Further clinical studies using this model are required to determine specific recommendations and guidelines regarding when exactly a SLNB versus ALND may be best indicated following NCT. The question remains about what the appropriate “cutoffs” should be for these clinical decisions. For example, it may be reasonable to omit SLN biopsy in patients with a model score of 1–2 who have less than a 10% chance of a pCR in the nodes. Conversely, a 50% likelihood of pCR may be high enough to dictate an attempted SLNB over ALND following NCT in a patient who was previously clinically node-positive. A prospective clinical trial further investigating the predictive capability of the model and its role in clinical decision making may help to answer these questions. With further study, the predictive model may be incorporated along with the minimum threshold of obtaining three sentinel nodes, using dual tracer, and marking the biopsy-positive node(s) with clips to enable targeted SLNB to improve the accuracy of nodal assessment in this patient population. Whether or not predictive models can or should eliminate these other recommendations is not known at this time.

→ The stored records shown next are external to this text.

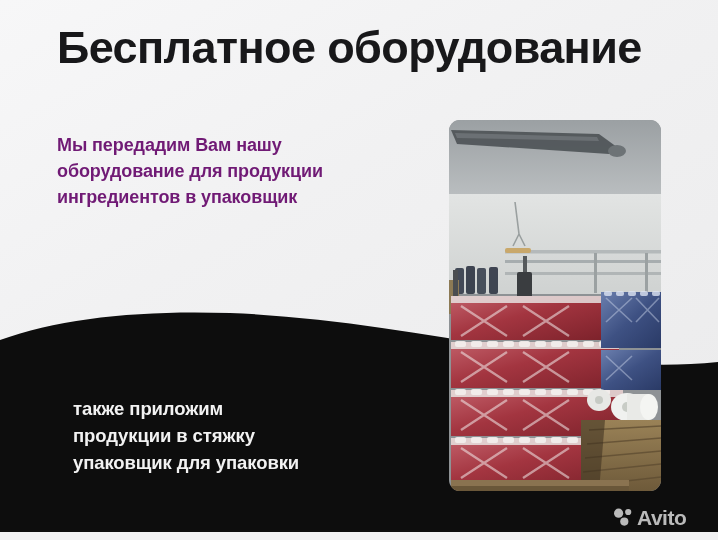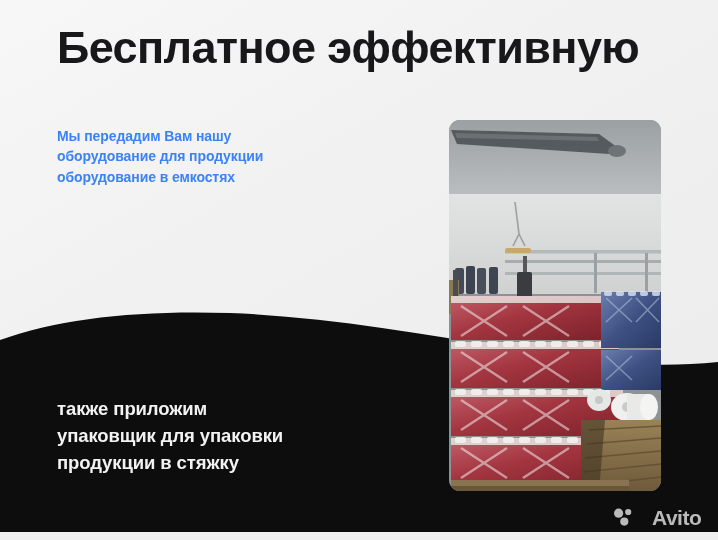--- a/index.html
+++ b/index.html
@@ -51,62 +51,62 @@
     font-weight:bold;
     letter-spacing:-0.6px;
     line-height:1.05;
     color:#18181a;
     white-space:nowrap;
   }
 
   
   .copy-top {
     position:absolute;
-    left:57px; top:126px;
+    left:57px; top:132px;
     width:372px;
-    font-size:14px;
+    font-size:18px;
     font-weight:bold;
     line-height:1.45;
-    color:#3b82f6;
+    color:#701a75;
     letter-spacing:-0.1px;
   }
   .copy-top .ln { display:block; }
 
   
   .copy-bottom {
     position:absolute;
     left:57px; top:396px;
     width:330px;
     font-size:18.5px;
     font-weight:bold;
     line-height:1.45;
     color:#f2f2f2;
     letter-spacing:-0.1px;
   }
-  .copy-bottom .ln { display:block; }
+  .copy-bottom .ln { display:block;margin-left:16px; }
 
   
   .photo {
     position:absolute;
     left:449px; top:120px;
     width:212px; height:371px;
     border-radius:11px;
     overflow:hidden;
     background:#8e9295;
   }
   .photo svg { display:block; width:212px; height:371px; }
 
   
   .watermark {
     position:absolute;
     left:613px; top:504px;
     height:26px;
     display:flex;
     align-items:center;
-    gap:19px;
+    gap:4px;
     opacity:0.88;
   }
   .wm-mark { width:20px; height:20px; display:block; }
   .wm-text {
     font-size:21px;
     font-weight:bold;
     color:#d2d2d2;
     letter-spacing:-0.5px;
     line-height:1;
   }
@@ -118,32 +118,32 @@
 
   <div class="light-bg"></div>
 
   <div class="wave-wrap">
     <svg viewBox="0 0 718 250" preserveAspectRatio="none">
       <path d="M0,50 C60,28 140,20 230,23 C330,27 430,45 530,62 C600,74 660,78 718,72 L718,250 L0,250 Z" fill="#0d0d0d"></path>
     </svg>
   </div>
   <div class="bottom-strip"></div>
 
-  <div class="headline">Бесплатное эффективную</div>
+  <div class="headline">Бесплатное оборудование</div>
 
   <div class="copy-top">
     <span class="ln">Мы передадим Вам нашу</span>
     <span class="ln">оборудование для продукции</span>
-    <span class="ln">оборудование в емкостях</span>
+    <span class="ln">ингредиентов в упаковщик</span>
   </div>
 
   <div class="copy-bottom">
     <span class="ln">также приложим</span>
+    <span class="ln">продукции в стяжку</span>
     <span class="ln">упаковщик для упаковки</span>
-    <span class="ln">продукции в стяжку</span>
   </div>
 
   <div class="photo">
     <svg viewBox="0 0 212 371" preserveAspectRatio="none">
       <defs>
         <linearGradient id="ceil" x1="0" y1="0" x2="0" y2="1">
           <stop offset="0%" stop-color="#9ba0a3"></stop>
           <stop offset="100%" stop-color="#b9bdbf"></stop>
         </linearGradient>
         <linearGradient id="wall" x1="0" y1="0" x2="0" y2="1">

Our developed model has limitations inherent to the National Cancer Database (NCDB). Patients were excluded from this study, because there were missing and incomplete data, and the data were only collected from commission on cancer accredited centers. These data also were retrospective in nature. Additionally, although the NCDB includes all biopsy-proven positive nodes as clinically node-positive, we were not able to determine whether clinical N stage was designated on clinical findings alone. Our model therefore may be limited by variables not accounted for. As discussed previously, not having clinical response as a variable in the database is another recognized limitation. Pathologic response was used as a surrogate. Finally, external validation of this model is required.

Conclusions

We have generated a model that incorporates measurable preoperative factors to stratify the likelihood of ypN0 response in patients with cN+ disease who undergo NAC. For patients with high scores, there is a greater expectation that they will have an axillary clinical response and be suitable candidates for performing SLNB over ALND, because they have a greater likelihood of having achieved axillary pCR at the time of surgery.